*** Exercise passage Section Begins ***
# Dropped cable now have antenna!



## plasticorange (Mar 1, 2010)

Hey all, just bought a winegard antenna from Amazon and am loving it. 

Was paying $11 a month from Comcast for analog cable (no box) previously. The picture is as good if not better all for $54.


----------



## Wil (Sep 27, 2002)

plasticorange said:


> Hey all, just bought ... antenna from Amazon and am loving it


The HR10-250 (long since paid for) and an antenna is a huge TV entertainment bargain.

This isn't necessarily advice for you, but maybe useful for others who read this thread:

If all the major "networks" are basically in the same direction the trick is fine tuning a directional sweet spot that gets a decent signal for all. If only one station is way off-direction (and hopefully close by), find the sweet spot for the rest of them and then get a "join-tenna" designed for that station. Get the smallest antenna that will pick up that station and the jointenna will merge that signal with your main antenna feed.

You might want to consider hacking the HR10-250 so that video from other sources can be inserted. Not saying it's easy, but it can be done.

Obvious content supplements are netflix, redbox, etc.

If you're lucky enough to already have a computer like, say a Mac Mini, with built-in HiDef digital out, and high speed internet, the world opens up (with programs like Plex) for all kinds of free online content to supplement OTA. Hulu, etc. Use an HDMI or component switch into your HiDef TV. Much cable-only programming is available free or a la carte cheap, and it's virtually all free if your conscience allows.

The only thing I would really miss with this setup alone is a wide range of live sports. Mere loyalty to long-time content providers keeps my accounts with DirecTV, Tivo and Cable alive, very difficult to justify economically any more.


----------



## Colby (Mar 2, 2003)

Just curious as to which type of antenna this one is - the Amazon link doesn't go into much detail. Please post your distance to the UHF/VHF broadcast towers in your area using AntennaWeb (http://www.antennaweb.org). Just use the "Choose an antenna" tool, enter your address, and then cut/paste the results.
*** Exercise passage Section Ends ***
*** Provided records Section Begins ***
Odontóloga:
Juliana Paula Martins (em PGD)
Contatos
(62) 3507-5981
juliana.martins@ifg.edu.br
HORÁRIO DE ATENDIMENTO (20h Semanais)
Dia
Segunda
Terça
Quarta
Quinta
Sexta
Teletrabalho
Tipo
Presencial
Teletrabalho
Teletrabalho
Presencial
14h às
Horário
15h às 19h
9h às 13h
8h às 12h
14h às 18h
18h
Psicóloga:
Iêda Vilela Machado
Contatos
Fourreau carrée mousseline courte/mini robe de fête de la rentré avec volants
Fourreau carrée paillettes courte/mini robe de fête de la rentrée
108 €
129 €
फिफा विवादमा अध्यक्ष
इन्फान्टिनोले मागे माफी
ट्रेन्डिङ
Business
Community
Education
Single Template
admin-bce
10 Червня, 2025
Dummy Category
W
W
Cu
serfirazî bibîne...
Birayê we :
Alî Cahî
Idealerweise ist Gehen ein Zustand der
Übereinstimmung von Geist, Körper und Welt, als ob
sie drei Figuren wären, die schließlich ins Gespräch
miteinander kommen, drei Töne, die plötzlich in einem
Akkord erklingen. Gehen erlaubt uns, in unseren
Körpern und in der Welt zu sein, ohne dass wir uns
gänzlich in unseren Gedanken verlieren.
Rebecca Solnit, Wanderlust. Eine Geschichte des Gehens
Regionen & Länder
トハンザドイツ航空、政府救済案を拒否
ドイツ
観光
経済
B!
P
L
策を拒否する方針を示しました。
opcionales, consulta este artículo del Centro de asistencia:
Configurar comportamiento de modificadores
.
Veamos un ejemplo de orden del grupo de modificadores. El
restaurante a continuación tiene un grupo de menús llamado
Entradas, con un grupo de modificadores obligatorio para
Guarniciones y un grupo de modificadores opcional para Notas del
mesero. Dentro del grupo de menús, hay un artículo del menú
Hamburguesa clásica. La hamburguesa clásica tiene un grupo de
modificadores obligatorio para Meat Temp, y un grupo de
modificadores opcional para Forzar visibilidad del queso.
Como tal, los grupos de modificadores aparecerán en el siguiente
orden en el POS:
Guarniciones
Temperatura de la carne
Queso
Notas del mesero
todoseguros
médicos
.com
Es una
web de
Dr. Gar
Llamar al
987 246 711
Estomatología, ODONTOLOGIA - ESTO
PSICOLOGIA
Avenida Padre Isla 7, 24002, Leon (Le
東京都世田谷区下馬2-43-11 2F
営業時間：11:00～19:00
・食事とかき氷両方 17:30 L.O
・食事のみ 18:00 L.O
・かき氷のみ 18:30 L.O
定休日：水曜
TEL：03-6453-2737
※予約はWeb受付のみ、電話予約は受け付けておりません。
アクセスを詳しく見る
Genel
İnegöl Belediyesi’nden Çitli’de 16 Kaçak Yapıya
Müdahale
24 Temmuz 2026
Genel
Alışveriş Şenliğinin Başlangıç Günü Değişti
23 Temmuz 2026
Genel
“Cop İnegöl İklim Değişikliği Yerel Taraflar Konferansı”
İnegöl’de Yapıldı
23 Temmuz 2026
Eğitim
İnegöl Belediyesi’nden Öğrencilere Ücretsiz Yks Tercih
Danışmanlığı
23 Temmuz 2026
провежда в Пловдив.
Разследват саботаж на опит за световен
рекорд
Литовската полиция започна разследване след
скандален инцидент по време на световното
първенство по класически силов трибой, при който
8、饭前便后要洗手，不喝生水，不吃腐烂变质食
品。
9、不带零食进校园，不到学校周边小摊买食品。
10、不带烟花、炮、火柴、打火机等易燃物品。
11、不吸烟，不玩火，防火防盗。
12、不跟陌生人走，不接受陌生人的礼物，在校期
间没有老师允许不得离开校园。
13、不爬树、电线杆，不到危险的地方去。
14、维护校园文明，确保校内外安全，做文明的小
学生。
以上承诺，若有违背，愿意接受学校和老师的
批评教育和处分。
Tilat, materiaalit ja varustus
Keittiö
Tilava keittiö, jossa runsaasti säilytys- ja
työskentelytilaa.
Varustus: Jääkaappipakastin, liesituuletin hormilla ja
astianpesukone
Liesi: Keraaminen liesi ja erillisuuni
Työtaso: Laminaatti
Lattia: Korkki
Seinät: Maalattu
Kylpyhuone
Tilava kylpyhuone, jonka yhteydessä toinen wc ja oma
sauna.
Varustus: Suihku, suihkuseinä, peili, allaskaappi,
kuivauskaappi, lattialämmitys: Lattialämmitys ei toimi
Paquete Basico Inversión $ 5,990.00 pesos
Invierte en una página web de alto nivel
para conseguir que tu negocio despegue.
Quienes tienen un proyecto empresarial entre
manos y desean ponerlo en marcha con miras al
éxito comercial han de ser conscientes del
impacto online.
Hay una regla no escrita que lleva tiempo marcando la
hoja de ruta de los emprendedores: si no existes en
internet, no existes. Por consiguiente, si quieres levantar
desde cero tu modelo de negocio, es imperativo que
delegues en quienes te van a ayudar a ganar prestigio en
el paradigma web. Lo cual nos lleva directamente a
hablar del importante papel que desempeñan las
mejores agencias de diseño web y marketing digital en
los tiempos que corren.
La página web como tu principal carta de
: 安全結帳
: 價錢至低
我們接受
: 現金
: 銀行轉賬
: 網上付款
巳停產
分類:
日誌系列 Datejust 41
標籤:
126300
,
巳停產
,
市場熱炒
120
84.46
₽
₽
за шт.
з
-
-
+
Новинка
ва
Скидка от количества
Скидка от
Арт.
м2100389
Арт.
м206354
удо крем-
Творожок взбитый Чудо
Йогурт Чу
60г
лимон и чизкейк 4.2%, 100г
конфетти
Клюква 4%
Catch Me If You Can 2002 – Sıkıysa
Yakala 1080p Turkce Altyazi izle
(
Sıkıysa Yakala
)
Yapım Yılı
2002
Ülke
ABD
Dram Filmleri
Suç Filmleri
*** Provided records Section Ends ***
Problem set >>
1. In the thread about dropping cable, how much was plasticorange paying Comcast each month for analog cable?
2. Reproduce the listing verbatim, from its first line through the line containing "Fourreau carrée paillettes", including both of those lines.

Task solutions >>
1. $11 a month.

2.
Odontóloga:
Juliana Paula Martins (em PGD)
Contatos
(62) 3507-5981
juliana.martins@ifg.edu.br
HORÁRIO DE ATENDIMENTO (20h Semanais)
Dia
Segunda
Terça
Quarta
Quinta
Sexta
Teletrabalho
Tipo
Presencial
Teletrabalho
Teletrabalho
Presencial
14h às
Horário
15h às 19h
9h às 13h
8h às 12h
14h às 18h
18h
Psicóloga:
Iêda Vilela Machado
Contatos
Fourreau carrée mousseline courte/mini robe de fête de la rentré avec volants
Fourreau carrée paillettes courte/mini robe de fête de la rentrée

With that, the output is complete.